A MILLION LIVELIHOODS


Lamb and Vorley warn consumers against feeling a false sense of environmental virtue if they avoid air-freighted products.


Cutting out products from sub-Saharan Africa would reduce Britain's overall contribution to global carbon dioxide emissions by just 0.1 percent, they say.


"And it's something like a million livelihoods that depend on us (in Britain) enjoying fresh fruit and vegetables from sub-Saharan Africa," says Lamb. "Let's make sure we're not making poor people in poor countries pay the price."


According to Stephen Mbugua, vice-chairman of the Fresh Produce Exporters Association of Kenya, that is not happening yet, but it is a great fear for the future.


"So far so good, we've not had any serious impact from this, (but) if there was a serious campaign, it certainly would affect our sales," he told Reuters in Nairobi.


Lamb quotes John Kanjangaile, export manager of a group in Tanzania called the Kagera Cooperative Union (KCU), speaking at a public meeting in Britain where he was asked about the potential environmental damage caused by his export business.

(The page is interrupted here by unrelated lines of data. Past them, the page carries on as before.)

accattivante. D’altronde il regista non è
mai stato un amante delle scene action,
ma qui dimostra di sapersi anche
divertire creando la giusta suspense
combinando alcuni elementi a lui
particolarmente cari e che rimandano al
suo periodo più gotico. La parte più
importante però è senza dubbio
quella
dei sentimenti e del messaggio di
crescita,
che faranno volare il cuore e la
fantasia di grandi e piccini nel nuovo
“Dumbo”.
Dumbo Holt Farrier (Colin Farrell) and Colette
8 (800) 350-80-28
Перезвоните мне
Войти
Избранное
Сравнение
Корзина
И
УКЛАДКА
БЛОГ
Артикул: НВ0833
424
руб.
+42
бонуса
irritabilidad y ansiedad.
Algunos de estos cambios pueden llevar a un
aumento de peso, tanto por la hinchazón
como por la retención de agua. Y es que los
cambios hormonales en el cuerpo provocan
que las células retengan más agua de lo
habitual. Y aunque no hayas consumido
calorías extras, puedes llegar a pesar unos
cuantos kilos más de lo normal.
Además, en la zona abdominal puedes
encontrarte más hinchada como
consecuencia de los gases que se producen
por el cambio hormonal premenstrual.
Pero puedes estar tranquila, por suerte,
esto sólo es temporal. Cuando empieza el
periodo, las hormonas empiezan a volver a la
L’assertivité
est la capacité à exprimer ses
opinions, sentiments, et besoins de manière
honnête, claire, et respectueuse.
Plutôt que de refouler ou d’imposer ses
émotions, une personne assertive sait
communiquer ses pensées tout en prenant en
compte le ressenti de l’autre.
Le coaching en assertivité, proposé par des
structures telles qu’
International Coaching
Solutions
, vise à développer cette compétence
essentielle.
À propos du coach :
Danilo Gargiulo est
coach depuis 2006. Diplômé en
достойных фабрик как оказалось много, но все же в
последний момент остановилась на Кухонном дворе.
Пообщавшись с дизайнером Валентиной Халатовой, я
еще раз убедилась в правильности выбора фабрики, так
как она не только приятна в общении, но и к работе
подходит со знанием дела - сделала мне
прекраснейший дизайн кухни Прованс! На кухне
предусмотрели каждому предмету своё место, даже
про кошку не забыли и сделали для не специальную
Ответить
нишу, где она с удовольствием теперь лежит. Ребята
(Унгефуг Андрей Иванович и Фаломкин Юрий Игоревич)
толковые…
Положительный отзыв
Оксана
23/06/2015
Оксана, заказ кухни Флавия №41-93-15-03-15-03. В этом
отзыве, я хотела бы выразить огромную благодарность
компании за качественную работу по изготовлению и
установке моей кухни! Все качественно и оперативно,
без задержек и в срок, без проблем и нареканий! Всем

His reply was unequivocal: "With the deepest respect, the farmers in the villages where I come from don't have televisions, they don't have refrigerators, they don't have even one car, let alone two, they don't have motorbikes, they've never even been to our country's capital let alone flown all over the world on holiday -- so don't ask those farmers to pick up the cost of environmental problems you in the industrialised West have caused."